Strategic Considerations in Cross-Border Joint Ventures

October 9, 2014

Joint ventures are the preferred strategy for cross-border M&A. There are several strategic considerations when entering into cross-border joint ventures, and for documenting JV agreements.

Identifying specific objectives is the first step. The relative importance of a JV for each party may be different because of different strategic interests. They can be better aligned by valuing the assets and services to be provided, clearly specifying the goals for the early years of the venture, and documenting the goals in the JV agreement.

Joint-venturers must consider “soft” issues such as cultural differences and possible conflicting incentives. To provide for more efficient governance a joint venture should consider forgoing linear decision-making and instead devise roles and responsibilities for each party. The parties may also decide to include geographic and other restrictions on the joint venture operations.

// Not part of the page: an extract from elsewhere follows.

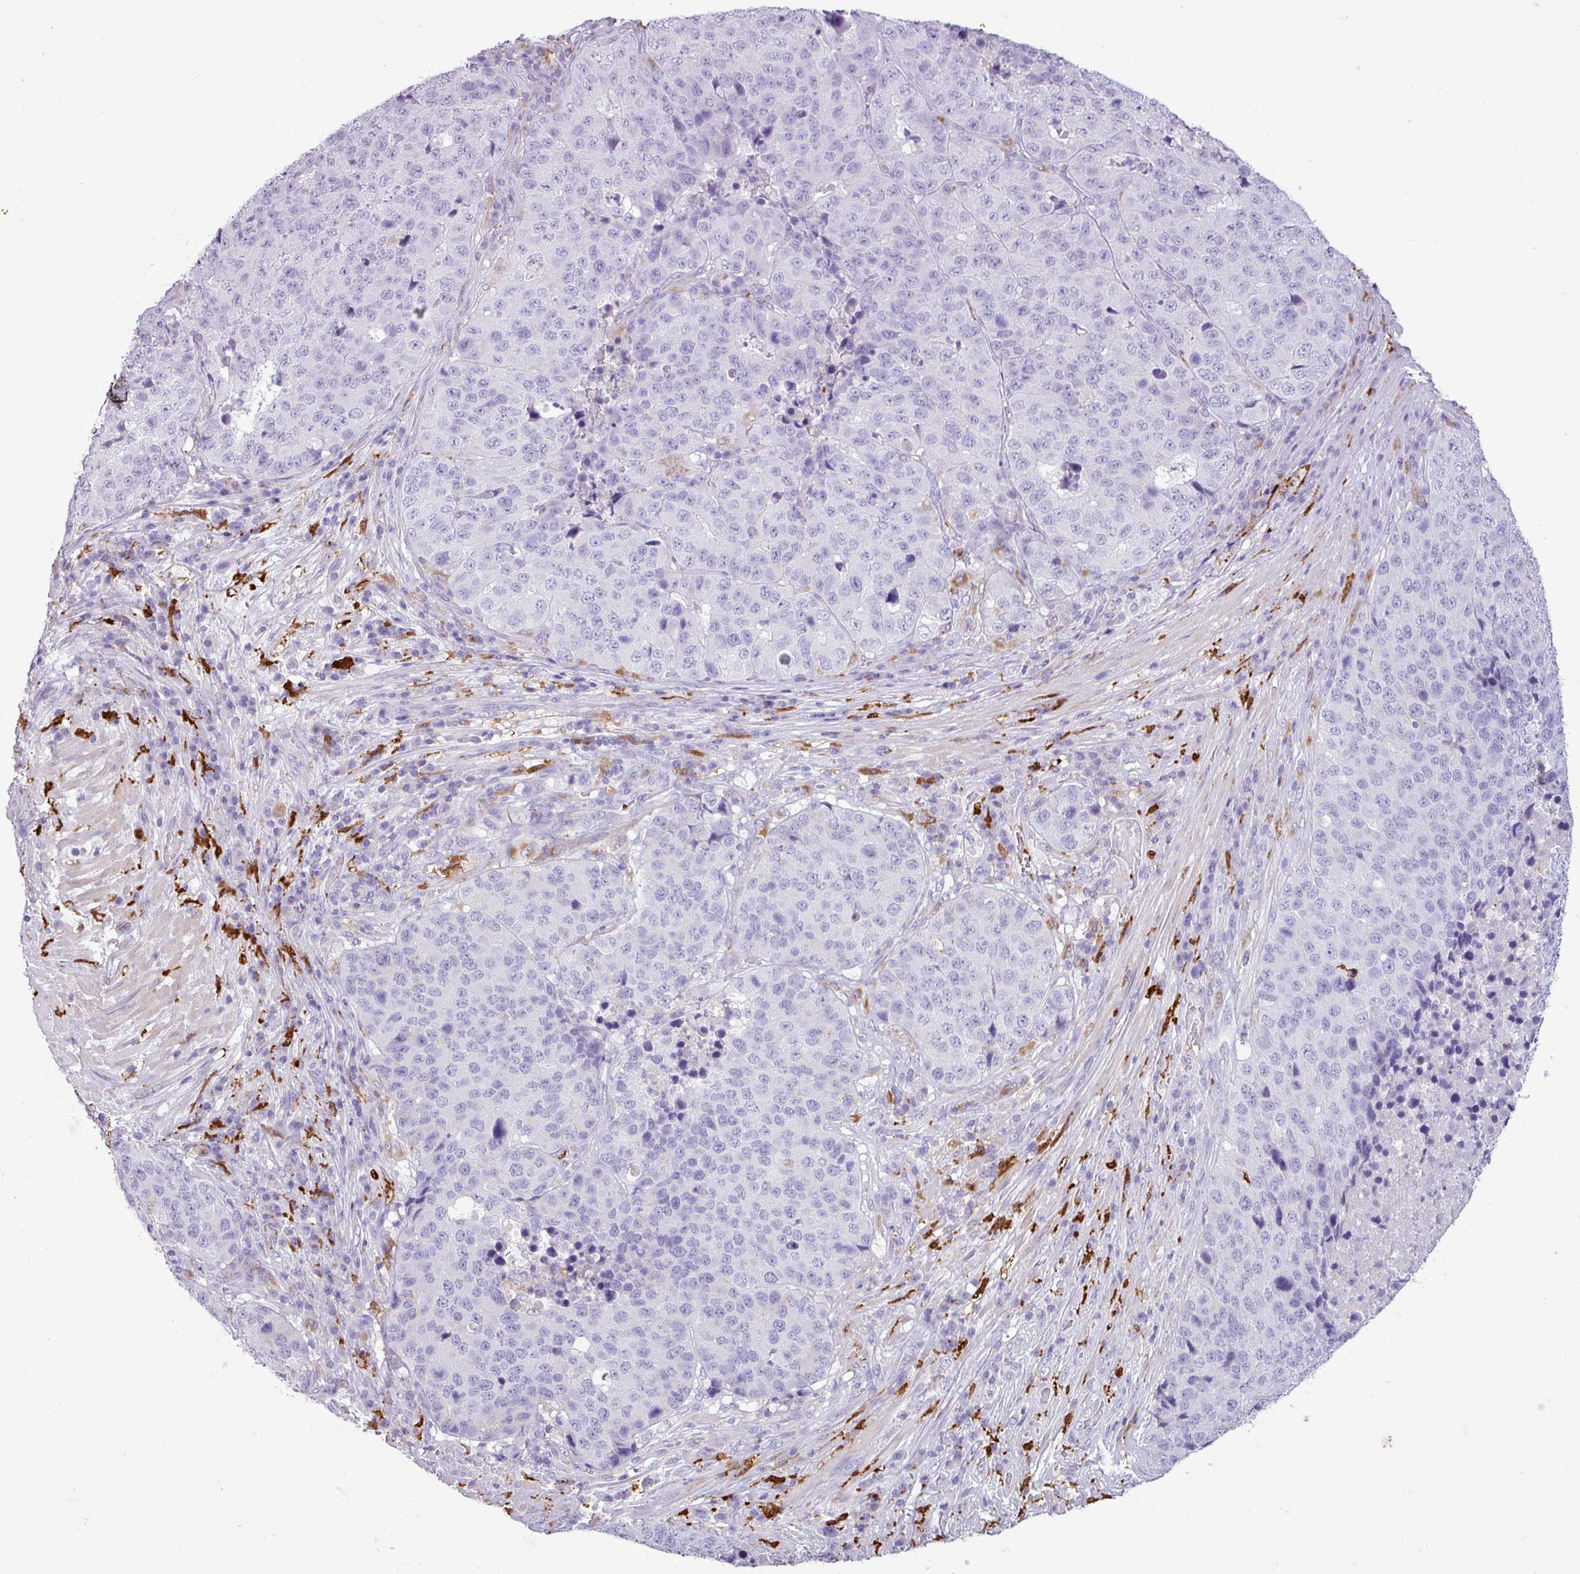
{"staining": {"intensity": "negative", "quantity": "none", "location": "none"}, "tissue": "stomach cancer", "cell_type": "Tumor cells", "image_type": "cancer", "snomed": [{"axis": "morphology", "description": "Adenocarcinoma, NOS"}, {"axis": "topography", "description": "Stomach"}], "caption": "There is no significant expression in tumor cells of stomach adenocarcinoma. (Immunohistochemistry, brightfield microscopy, high magnification).", "gene": "TMEM200C", "patient": {"sex": "male", "age": 71}}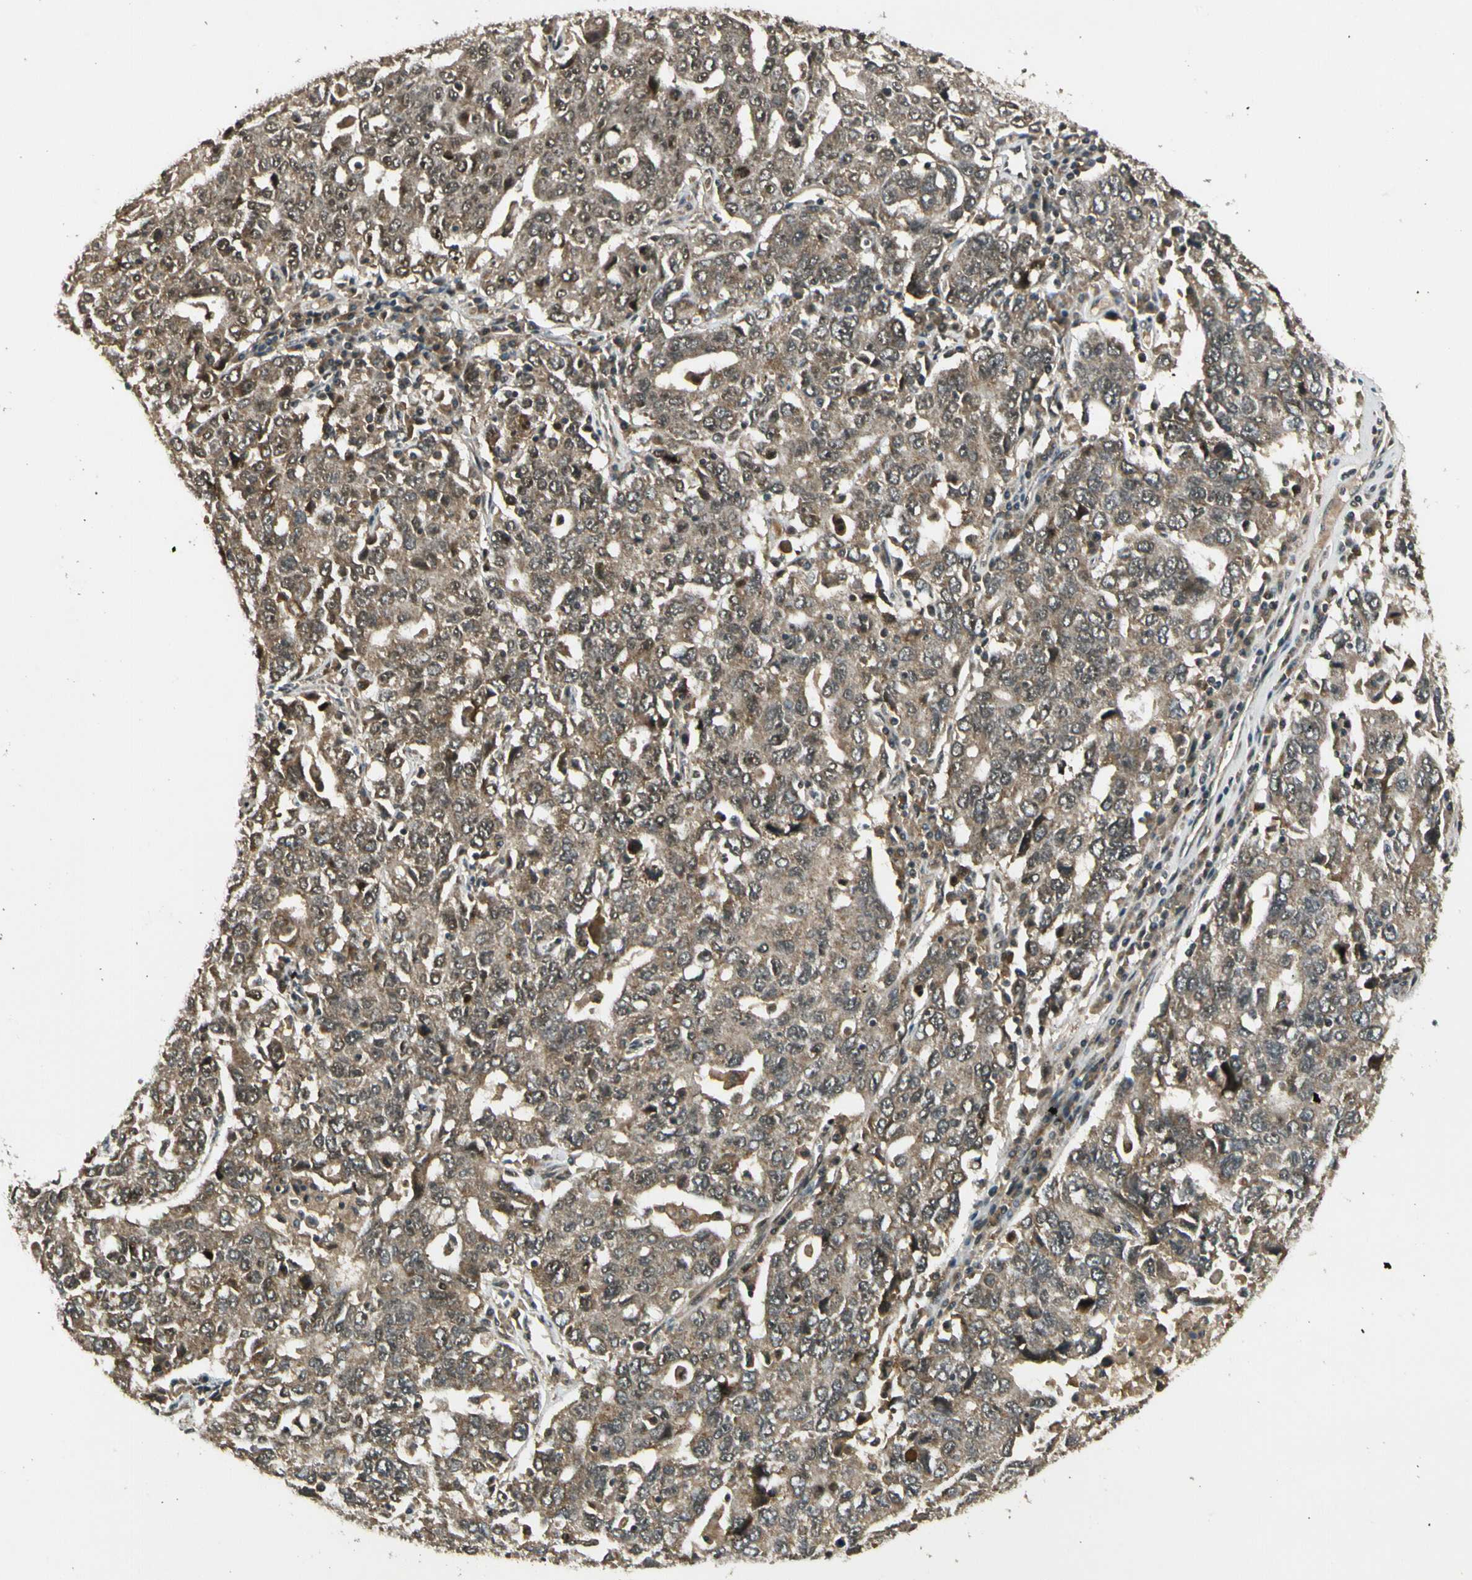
{"staining": {"intensity": "moderate", "quantity": ">75%", "location": "cytoplasmic/membranous,nuclear"}, "tissue": "ovarian cancer", "cell_type": "Tumor cells", "image_type": "cancer", "snomed": [{"axis": "morphology", "description": "Carcinoma, endometroid"}, {"axis": "topography", "description": "Ovary"}], "caption": "An image showing moderate cytoplasmic/membranous and nuclear positivity in approximately >75% of tumor cells in ovarian cancer, as visualized by brown immunohistochemical staining.", "gene": "ZNF135", "patient": {"sex": "female", "age": 62}}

Financing is a critical item. JV agreements typically give careful consideration to future debt, equity financing, and the joint-venturers putting in more equity or bringing in new investors.

Safeguarding intellectual property is a major issue. Safeguarding proprietary technology is especially critical in emerging markets.

A JV strategy can be potent and with appropriate strategic maneuvering still leave open long-term options. However, successful execution requires advance preparation, thoughtful implementation of strategic considerations, and simple but well-designed deal structures that leave room for sophisticated implementation but do not prove to be impediments in negotiations with regulators.